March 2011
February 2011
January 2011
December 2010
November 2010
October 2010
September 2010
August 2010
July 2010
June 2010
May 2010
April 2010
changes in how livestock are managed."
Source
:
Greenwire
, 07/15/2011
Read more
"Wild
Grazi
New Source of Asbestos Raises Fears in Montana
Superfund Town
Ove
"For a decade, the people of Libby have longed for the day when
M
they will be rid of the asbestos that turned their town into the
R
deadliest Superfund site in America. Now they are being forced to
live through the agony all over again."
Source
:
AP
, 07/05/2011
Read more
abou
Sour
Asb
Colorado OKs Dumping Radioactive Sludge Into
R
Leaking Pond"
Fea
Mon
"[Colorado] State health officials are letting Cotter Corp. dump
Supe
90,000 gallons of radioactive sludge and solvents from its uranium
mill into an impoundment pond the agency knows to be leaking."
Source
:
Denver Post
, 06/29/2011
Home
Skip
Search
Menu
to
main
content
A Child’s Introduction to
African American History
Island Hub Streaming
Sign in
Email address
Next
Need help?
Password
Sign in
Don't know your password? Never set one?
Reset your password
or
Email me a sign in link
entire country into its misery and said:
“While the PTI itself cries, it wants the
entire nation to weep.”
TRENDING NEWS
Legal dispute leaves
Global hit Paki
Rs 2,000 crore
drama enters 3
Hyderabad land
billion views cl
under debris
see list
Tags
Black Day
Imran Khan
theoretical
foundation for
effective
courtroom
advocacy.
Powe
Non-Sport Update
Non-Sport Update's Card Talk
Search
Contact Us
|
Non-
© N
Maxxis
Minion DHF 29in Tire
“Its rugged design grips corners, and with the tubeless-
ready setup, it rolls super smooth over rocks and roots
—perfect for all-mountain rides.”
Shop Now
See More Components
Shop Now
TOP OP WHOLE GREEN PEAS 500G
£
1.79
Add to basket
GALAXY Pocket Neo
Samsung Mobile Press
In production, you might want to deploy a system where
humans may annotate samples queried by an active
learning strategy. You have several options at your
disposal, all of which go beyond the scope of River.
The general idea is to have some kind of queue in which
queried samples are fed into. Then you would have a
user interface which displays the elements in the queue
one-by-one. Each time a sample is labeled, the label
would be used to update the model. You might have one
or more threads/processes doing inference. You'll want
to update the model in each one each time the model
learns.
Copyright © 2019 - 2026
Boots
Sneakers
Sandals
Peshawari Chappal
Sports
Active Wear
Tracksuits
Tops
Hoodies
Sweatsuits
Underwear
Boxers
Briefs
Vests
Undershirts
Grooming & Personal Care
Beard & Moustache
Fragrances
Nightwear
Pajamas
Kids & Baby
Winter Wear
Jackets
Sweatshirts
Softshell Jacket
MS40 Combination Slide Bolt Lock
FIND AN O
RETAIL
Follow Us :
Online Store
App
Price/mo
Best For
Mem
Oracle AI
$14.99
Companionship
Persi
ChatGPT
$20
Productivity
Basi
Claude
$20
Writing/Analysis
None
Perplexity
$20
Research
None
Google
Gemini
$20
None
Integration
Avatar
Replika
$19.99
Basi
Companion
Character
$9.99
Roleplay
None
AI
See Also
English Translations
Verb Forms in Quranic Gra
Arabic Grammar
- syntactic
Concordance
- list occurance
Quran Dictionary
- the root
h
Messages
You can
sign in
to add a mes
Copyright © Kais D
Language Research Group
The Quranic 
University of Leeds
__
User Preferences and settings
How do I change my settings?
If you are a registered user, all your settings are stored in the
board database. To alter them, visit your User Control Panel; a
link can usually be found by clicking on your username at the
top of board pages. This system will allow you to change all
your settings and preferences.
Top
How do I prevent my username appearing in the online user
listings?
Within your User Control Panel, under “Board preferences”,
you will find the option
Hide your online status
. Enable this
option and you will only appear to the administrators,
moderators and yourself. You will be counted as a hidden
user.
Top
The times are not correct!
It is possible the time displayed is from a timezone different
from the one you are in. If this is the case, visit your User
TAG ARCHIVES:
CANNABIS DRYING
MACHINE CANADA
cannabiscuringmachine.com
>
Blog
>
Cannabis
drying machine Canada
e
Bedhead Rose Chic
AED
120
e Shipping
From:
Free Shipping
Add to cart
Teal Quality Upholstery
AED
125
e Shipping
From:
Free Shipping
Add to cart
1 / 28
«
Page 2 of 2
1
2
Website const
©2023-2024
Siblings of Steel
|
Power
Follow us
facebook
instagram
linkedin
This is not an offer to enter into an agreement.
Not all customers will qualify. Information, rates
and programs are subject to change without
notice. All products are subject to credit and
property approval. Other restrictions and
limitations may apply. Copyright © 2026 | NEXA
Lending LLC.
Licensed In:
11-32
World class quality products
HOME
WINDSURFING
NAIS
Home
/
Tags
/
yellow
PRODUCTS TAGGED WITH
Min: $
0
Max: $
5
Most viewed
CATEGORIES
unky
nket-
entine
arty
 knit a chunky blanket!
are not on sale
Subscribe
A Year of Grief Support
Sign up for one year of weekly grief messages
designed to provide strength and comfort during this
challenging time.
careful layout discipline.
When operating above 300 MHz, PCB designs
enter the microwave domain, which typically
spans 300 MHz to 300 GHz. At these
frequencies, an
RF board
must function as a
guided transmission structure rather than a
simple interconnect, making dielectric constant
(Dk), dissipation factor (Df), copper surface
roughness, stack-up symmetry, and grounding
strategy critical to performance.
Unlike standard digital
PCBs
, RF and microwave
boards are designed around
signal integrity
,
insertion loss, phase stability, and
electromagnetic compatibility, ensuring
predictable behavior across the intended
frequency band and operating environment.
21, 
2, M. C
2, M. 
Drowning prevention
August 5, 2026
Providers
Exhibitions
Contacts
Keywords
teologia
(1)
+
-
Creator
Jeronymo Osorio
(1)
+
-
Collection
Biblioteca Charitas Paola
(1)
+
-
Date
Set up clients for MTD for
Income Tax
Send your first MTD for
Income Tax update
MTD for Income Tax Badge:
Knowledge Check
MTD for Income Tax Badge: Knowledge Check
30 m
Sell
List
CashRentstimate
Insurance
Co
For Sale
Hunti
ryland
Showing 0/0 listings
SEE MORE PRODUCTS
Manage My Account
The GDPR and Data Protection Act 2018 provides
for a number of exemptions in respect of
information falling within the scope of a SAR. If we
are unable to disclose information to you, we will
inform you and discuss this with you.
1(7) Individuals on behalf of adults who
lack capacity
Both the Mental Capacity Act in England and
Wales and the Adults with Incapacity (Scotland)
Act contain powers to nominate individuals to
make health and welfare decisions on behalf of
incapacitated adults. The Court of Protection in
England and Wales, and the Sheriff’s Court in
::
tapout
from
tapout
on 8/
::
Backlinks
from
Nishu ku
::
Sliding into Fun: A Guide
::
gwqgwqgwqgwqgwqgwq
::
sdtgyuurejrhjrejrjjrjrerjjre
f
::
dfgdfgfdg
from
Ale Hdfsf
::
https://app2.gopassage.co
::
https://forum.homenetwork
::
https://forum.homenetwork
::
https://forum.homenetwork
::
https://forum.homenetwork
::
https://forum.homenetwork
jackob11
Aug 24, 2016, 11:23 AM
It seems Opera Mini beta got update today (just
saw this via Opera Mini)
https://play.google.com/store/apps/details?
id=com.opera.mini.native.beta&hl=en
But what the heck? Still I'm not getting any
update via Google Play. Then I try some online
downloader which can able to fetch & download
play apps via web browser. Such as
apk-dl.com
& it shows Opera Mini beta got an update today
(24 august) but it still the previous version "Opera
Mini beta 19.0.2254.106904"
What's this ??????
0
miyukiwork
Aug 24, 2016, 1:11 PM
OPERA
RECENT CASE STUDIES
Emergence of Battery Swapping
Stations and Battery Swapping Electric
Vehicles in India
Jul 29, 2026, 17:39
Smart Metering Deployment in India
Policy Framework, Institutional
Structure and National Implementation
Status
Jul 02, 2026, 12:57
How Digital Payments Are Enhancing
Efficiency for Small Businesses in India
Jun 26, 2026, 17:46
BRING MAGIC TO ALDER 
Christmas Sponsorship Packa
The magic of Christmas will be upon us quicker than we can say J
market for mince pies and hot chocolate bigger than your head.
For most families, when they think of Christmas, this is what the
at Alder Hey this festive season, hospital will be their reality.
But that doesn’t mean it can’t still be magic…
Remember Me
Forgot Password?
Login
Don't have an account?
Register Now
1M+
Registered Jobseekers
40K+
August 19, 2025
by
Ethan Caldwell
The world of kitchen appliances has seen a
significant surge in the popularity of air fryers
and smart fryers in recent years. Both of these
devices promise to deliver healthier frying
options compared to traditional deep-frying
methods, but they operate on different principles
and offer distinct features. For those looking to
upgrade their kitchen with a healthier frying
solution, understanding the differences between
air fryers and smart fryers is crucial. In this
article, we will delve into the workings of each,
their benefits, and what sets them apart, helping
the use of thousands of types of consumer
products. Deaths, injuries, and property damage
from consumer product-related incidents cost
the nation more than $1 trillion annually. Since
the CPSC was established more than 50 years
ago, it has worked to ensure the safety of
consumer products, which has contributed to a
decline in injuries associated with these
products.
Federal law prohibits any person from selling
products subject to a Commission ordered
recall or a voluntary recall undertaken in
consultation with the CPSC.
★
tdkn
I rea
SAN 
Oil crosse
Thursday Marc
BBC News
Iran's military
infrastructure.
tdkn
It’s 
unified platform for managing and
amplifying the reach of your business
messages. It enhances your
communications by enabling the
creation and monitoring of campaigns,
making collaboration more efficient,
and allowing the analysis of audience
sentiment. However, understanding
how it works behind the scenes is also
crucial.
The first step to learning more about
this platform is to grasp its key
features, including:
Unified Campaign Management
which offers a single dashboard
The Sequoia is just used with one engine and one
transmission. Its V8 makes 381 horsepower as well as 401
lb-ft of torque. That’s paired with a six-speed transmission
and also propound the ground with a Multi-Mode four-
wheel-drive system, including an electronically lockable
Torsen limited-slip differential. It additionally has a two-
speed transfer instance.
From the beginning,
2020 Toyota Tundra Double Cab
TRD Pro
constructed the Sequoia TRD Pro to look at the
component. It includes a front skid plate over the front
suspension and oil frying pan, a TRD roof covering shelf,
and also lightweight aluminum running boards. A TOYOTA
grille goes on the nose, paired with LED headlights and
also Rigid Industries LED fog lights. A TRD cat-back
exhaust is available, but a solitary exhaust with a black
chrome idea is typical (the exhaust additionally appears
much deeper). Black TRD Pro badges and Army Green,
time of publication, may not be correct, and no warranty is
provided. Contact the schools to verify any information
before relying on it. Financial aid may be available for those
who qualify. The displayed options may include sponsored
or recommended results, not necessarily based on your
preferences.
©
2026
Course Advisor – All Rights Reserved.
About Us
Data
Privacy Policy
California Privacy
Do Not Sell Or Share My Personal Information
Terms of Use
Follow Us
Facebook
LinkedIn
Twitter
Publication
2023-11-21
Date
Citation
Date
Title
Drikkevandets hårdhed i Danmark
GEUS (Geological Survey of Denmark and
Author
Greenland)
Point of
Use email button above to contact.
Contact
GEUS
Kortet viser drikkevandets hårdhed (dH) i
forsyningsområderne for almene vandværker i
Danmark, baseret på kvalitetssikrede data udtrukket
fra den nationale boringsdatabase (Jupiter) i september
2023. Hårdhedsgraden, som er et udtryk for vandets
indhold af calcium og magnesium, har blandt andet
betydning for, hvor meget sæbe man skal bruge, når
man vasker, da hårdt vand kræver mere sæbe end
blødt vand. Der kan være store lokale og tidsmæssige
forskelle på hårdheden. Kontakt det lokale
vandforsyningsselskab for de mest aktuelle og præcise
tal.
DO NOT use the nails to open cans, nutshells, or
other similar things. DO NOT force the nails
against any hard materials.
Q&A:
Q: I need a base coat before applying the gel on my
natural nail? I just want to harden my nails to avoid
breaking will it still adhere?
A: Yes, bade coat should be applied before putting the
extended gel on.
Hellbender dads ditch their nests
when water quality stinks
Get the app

» The task
Search the entries for "sæbe" and copy each matching line.

» Response
betydning for, hvor meget sæbe man skal bruge, når
man vasker, da hårdt vand kræver mere sæbe end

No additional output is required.